*WHAT TO PRODUCE*
The required result is a copy of each line below in which "KiCad" appears.

*RECORDS FOR THE EXERCISE*
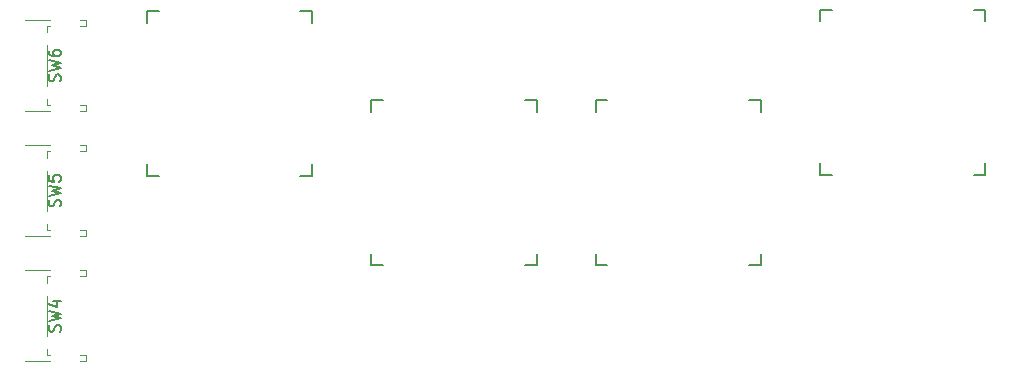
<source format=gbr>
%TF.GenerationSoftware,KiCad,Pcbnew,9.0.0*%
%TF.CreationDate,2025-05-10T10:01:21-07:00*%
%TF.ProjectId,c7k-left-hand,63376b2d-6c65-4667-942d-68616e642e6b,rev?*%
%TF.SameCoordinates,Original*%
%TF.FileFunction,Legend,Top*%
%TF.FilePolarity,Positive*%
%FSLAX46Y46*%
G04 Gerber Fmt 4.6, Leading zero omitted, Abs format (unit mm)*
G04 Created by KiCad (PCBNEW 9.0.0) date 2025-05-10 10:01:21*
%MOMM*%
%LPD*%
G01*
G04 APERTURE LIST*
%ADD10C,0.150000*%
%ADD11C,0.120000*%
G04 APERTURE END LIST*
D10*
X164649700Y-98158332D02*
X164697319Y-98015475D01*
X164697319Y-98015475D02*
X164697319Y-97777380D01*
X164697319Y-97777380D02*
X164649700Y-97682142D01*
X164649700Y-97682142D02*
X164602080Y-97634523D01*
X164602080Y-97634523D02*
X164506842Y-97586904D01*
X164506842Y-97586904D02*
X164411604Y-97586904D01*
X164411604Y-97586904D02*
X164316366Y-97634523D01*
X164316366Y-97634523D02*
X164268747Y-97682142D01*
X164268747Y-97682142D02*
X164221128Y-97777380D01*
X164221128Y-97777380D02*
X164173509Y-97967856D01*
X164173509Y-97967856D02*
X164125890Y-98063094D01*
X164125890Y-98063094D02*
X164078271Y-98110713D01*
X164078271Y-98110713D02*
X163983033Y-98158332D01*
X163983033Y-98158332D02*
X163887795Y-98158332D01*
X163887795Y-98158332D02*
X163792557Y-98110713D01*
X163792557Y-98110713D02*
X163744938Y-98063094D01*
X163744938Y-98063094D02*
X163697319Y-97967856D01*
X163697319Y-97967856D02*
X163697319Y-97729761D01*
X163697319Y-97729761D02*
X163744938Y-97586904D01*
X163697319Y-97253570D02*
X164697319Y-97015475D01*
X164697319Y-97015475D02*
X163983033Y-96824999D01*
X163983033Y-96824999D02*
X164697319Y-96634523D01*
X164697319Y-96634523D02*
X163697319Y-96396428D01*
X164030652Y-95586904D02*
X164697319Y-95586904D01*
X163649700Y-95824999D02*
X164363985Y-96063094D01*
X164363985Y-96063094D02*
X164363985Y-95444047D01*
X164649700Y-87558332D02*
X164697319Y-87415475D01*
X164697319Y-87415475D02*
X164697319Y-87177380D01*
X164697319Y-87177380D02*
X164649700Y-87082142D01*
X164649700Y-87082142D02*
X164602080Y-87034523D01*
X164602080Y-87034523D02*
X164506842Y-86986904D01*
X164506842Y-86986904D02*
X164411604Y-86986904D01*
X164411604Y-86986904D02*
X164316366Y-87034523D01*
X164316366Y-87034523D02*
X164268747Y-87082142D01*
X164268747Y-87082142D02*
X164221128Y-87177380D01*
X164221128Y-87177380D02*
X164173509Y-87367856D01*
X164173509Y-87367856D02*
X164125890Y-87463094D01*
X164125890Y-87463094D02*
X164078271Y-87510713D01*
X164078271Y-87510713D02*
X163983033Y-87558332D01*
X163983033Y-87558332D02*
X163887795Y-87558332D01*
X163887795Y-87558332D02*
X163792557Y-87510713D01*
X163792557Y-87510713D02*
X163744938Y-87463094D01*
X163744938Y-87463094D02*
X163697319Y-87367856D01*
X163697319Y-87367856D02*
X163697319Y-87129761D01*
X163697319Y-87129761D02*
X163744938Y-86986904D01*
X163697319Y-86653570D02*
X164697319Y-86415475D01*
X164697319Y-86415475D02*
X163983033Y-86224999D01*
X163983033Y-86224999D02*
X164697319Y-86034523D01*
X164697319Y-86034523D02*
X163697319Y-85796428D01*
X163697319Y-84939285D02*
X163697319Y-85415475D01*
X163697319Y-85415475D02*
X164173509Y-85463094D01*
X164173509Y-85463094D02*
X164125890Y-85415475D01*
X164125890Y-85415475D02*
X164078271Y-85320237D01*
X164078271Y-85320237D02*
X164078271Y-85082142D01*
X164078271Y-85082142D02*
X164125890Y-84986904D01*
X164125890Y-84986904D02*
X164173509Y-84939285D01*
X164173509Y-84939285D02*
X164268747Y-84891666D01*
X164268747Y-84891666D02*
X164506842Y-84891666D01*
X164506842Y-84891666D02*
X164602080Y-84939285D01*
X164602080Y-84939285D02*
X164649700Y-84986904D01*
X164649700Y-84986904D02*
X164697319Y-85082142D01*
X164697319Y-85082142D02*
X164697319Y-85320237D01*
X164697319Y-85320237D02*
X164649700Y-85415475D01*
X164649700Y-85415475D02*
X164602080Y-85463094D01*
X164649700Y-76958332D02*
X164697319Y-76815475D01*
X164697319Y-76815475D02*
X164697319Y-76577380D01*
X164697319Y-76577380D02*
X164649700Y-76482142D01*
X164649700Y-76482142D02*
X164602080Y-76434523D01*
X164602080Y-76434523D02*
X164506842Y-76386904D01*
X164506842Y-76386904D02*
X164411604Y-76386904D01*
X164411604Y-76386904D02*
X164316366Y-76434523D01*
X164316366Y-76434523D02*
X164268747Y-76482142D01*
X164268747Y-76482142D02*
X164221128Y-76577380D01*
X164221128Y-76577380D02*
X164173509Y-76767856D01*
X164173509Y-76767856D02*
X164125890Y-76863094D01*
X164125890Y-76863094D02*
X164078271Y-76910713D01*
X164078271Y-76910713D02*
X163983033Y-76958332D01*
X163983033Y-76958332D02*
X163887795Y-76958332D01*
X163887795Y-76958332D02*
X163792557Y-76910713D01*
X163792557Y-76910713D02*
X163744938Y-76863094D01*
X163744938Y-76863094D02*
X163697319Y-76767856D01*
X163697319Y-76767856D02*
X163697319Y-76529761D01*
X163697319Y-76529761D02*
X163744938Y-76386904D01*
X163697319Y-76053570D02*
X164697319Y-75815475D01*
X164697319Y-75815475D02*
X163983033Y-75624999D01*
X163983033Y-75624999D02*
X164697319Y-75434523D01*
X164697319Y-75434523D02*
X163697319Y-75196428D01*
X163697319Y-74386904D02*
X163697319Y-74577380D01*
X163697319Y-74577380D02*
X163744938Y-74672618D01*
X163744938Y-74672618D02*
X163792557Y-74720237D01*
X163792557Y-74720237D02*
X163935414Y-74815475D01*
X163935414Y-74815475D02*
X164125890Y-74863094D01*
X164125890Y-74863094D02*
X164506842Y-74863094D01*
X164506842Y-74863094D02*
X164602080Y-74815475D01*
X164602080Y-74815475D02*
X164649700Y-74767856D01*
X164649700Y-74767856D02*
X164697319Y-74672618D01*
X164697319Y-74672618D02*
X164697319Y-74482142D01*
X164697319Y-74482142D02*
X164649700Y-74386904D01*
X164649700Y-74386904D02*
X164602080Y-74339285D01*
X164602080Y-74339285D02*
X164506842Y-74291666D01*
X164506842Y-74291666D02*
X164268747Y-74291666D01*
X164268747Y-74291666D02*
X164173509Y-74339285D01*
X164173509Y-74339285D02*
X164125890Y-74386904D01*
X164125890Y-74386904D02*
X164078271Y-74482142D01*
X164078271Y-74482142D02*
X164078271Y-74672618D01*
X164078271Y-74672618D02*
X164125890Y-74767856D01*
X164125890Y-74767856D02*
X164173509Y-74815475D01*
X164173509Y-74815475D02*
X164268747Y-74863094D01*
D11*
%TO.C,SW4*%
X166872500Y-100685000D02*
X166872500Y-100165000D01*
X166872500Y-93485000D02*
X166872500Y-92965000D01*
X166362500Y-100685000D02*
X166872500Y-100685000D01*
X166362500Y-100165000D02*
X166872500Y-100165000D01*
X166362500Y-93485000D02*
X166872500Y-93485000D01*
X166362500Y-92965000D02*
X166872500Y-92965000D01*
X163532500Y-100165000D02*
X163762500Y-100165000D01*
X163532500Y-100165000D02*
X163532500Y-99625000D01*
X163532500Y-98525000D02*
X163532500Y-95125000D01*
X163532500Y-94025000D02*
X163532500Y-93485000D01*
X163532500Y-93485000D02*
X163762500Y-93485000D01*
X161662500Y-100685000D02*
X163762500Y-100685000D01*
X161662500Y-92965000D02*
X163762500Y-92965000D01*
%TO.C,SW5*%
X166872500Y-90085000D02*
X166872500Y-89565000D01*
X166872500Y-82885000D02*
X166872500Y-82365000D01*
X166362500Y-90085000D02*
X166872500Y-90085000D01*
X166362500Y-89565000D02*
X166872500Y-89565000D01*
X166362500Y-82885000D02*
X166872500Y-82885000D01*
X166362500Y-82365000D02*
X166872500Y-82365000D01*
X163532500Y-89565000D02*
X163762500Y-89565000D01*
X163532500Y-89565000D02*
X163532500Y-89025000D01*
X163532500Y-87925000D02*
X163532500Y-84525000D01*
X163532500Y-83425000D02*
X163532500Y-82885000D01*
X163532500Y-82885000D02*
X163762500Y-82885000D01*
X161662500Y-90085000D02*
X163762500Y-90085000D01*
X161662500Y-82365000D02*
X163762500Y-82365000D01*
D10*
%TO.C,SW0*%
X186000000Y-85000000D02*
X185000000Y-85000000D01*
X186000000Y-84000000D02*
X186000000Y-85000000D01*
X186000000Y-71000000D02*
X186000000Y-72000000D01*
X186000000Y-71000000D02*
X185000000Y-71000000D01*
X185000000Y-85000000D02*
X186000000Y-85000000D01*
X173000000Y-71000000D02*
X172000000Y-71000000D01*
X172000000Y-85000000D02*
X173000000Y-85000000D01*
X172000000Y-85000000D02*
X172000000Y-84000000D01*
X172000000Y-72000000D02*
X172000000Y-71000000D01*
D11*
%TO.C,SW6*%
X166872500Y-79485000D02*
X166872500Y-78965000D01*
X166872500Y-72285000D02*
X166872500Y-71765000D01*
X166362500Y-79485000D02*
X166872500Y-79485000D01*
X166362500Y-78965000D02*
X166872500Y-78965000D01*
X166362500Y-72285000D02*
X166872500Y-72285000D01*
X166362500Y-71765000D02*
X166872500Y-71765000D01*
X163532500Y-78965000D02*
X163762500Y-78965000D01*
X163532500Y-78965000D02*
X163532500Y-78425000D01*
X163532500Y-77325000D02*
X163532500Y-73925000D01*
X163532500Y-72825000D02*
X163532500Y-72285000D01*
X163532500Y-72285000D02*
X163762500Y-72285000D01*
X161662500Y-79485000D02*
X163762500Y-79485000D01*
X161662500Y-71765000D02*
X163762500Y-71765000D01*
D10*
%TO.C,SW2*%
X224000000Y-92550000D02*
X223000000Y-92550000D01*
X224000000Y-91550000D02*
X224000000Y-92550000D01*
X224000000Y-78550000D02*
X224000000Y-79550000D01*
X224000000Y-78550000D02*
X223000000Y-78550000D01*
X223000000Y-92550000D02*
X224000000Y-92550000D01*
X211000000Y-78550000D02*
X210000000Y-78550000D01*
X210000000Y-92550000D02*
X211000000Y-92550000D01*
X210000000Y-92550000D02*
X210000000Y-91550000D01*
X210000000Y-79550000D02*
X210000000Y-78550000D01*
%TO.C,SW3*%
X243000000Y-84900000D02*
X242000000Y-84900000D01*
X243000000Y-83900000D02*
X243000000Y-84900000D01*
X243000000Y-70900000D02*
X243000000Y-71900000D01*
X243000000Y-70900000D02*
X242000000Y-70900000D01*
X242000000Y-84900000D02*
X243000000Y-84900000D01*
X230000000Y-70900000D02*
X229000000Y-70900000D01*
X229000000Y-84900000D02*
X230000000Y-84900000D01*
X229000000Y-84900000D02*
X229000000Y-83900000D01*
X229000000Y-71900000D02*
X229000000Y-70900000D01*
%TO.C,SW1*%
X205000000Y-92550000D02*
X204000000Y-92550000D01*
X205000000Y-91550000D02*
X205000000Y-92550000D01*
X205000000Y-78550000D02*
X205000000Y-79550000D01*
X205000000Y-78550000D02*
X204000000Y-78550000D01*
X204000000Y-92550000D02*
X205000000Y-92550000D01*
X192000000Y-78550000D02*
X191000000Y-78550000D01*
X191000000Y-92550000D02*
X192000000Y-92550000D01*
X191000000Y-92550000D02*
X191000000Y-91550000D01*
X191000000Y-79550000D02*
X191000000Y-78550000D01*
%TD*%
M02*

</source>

*SOLUTION FOR THIS TASK*
%TF.GenerationSoftware,KiCad,Pcbnew,9.0.0*%
G04 Created by KiCad (PCBNEW 9.0.0) date 2025-05-10 10:01:21*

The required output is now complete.